Herzlich Willkommen
bei der CDU Hessen

Aktuelles

29.12.2012 - Land
Peter Beuth: "SPD-Aufruf zu einem "Systemwechsel" in der Bildungspolitik ist Drohung statt Verheißung"

„Der von der hessischen SPD propagierte Systemwechsel in der Bildungspolitik ist eine Drohung an alle Bildungsbeteiligten“, kommentierte der Generalsekretär der CDU Hessen, Peter Beuth, die  Vorstellungen des SPD-Fraktionsvorsitzenden Schäfer-Gümbel zur Bildungspolitik, die er heute in einem Gespräch mit der Nachrichtenagentur dpa geäußert hat. „Was Schäfer-Gümbel als ‚Reformen‘ bezeichnet, ist in Wirklichkeit die Abschaffung unseres vielfältigen Schulsystems.

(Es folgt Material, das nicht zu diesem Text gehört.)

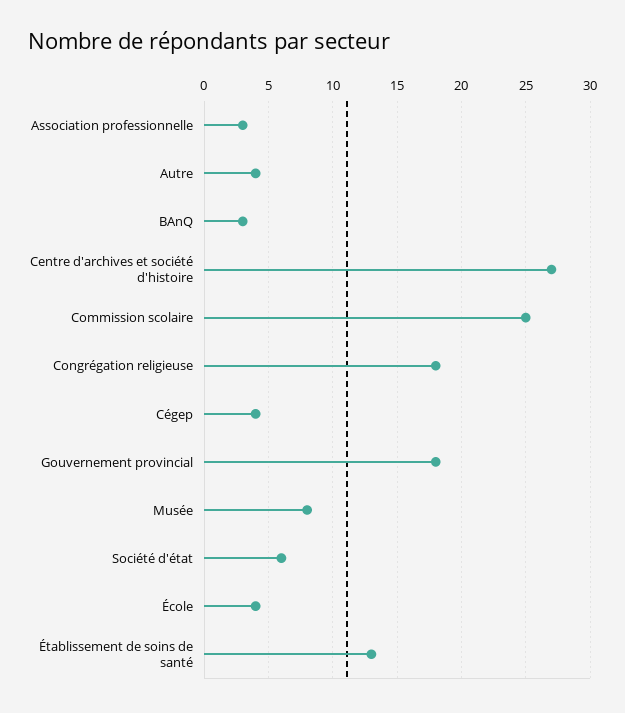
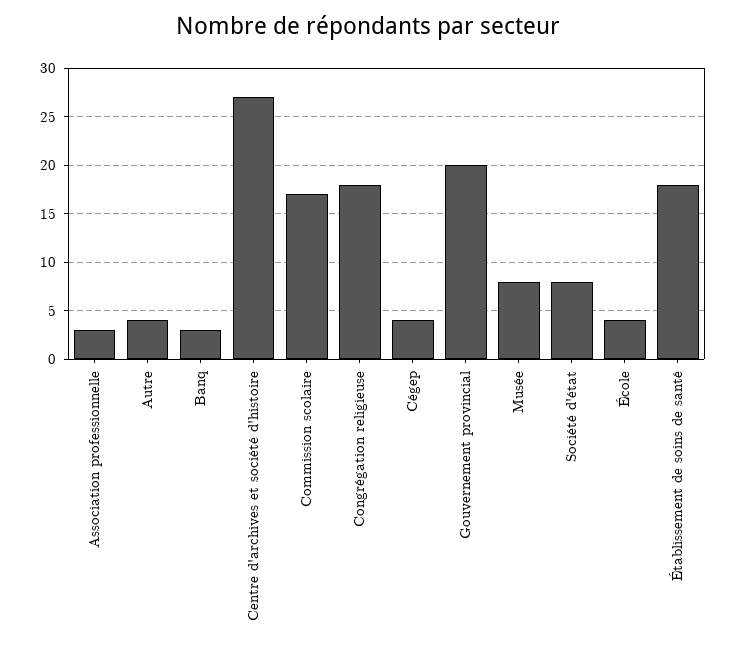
Commission scolaire: 25 -> 17
Gouvernement provincial: 18 -> 20
Société d'état: 6 -> 8
Établissement de soins de santé: 13 -> 18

Die bereits in den 70er Jahren  verfolgte SPD-Einheitsschule wird alle Schüler über einen Kamm scheren und aus reiner Ideologie keinem Kind mehr gerecht werden. Schäfer-Gümbels Aufruf zu einem ‚Systemwechsel‘ in der Bildungspolitik ist daher eine offene Drohung an alle hessischen Schüler, Eltern und Lehrer. Für die Genossen bleibt Schule leider immer noch ein gesellschaftspolitisches Experimentierfeld. Die Menschen sind aber mit all ihren Neigungen, Fähigkeiten und Begabungen unterschiedlich. Deshalb stehen wir für Vielfalt statt Einfalt bei den schulischen Angeboten. Die Schulen und Unterrichtsangebote müssen sich dabei am Wohle der Kinder orientieren und nicht an ideologischen Bildungsreformprogrammen von Schäfer-Gümbel. Schule darf nicht als Mittel zur Gesellschaftsveränderung missbraucht werden! Welche negativen Folgen die Bildungsexperimente linker Ideologen haben, ist in Baden-Württemberg und Rheinland-Pfalz zu spüren, wo tausende Lehrerstellen abgebaut werden. Auch in Nordrhein-Westfalen und Schleswig-Holstein geht es den Gymnasien an den Kragen. Mittel werden gekürzt und Lehrer bei der Notengebung unter Druck gesetzt, damit das ‚Projekt Einheitsschule‘ ja erfolgreich erscheint“, erklärte Beuth.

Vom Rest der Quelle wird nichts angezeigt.